The next morning, after a final interrogation, the children were brought back to Fatima. Outside the priest’s house, the three seers stood on the steps. People leaving Mass of the Assumption at the church alongside rushed to them. Ti Marto hugged his Jacinta.

The Tinsmith, having taken refuge in a neighboring tavern, watched through a window the scene at the priest’s house across the street. As the priest approached the steps from the church, the Tinsmith immediately exited the tavern and crossed the street.

The people took up clubs, and except for words of appeasement and the accommodating attitude of Ti Marto, the Tinsmith would have undergone a beating. Ti Marto stepped between the people and the Tinsmith and the priest.

The priest also, whom some parishioners suspected of contriving with the Administrator during the abduction of the children, was severely taken to task. The astuteness of the Tinsmith proved quite painful for Father Ferreira.

That evening in his office, Father Ferreira, shaken by the anger of the people toward him, drafted a letter which he made public, stating:

”My heart of a Catholic priest must reject with all its strength the insidious and unjust calumny addressed to me, and to shout before the whole world that I have taken no part, not even the smallest part, directly or indirectly, in the odious and sacrilegious act which was committed by the bold kidnapping of the children who, in this parish, saw Our Lady ...”

Later in the week, the letter of Father Ferreira would make known the events of the Cova in an objective way to a large public. It appeared on August 17, 1917 in A Ordem, the Catholic daily newspaper of Lisbon, and a little later in O Mensagiero, the weekly of Leiria, and in the bulletin of Ourem, O Ourem, of the dean of Olival. In order to excuse himself in the eyes of thousands of pilgrims for his attitude of indifference, Father Ferreira had to call to mind the facts. And probably without intending to do so, included several passages that made an excellent defense of the events in the Cova da Iria:

“In the words of thousands of witnesses, the children’s absence did not prevent the Queen of Angels from manifesting Her power. All these people attest to the extraordinary facts and phenomena which have implanted their faith still more deeply. The Virgin has no need of the Parish Priest to show Her goodness, and it is necessary for the enemies of religion not to be able to slander the sparkling manifestations of Her benevolence in attributing the belief of the people to the presence and advice of the Parish Priest. For faith is a gift of God and not of priests. Here is the true motive for my absence and apparent indifference with regard to such a sublime and marvelous event.

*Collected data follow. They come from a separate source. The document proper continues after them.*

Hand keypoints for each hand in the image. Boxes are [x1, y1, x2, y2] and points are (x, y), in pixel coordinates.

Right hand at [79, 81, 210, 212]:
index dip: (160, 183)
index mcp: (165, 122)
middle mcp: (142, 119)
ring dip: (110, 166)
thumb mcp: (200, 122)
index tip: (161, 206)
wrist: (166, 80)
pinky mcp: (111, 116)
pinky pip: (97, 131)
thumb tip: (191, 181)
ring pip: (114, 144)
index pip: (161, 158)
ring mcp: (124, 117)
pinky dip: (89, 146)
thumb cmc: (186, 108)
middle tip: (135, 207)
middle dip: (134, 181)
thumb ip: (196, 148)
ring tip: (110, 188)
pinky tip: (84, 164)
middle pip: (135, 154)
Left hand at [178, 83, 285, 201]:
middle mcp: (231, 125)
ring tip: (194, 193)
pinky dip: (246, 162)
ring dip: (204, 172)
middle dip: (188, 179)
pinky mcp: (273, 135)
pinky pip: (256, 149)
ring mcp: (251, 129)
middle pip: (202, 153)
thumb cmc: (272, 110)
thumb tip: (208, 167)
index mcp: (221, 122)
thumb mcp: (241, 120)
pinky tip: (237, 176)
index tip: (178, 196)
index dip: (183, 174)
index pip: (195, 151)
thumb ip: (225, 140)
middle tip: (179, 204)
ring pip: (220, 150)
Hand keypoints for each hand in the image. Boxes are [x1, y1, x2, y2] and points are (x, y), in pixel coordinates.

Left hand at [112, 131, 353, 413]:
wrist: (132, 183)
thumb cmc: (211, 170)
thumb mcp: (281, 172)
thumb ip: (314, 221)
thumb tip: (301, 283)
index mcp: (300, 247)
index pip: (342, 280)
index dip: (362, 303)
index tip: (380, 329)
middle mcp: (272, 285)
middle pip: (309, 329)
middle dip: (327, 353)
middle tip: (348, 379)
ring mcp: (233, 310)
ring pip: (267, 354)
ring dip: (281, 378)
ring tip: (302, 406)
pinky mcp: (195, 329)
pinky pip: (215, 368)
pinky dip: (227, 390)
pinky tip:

I abstain from reciting the phenomena which have been produced at the place of the apparitions because the press certainly has echoed them.”

On August 19, in the little valley leading to the Cabeço called Valinhos, Lucy is electrified by an awareness of something unusual. She reaches out a hand abstractedly toward Francisco. He looks at her puzzled. John, Jacinta’s and Francisco’s brother who was accompanying them, stopped in his tracks.

Even as Father Ferreira’s letter was being read by people all over Portugal, Our Lady was making an unexpected visit of consolation to the three children who had suffered so much for Her.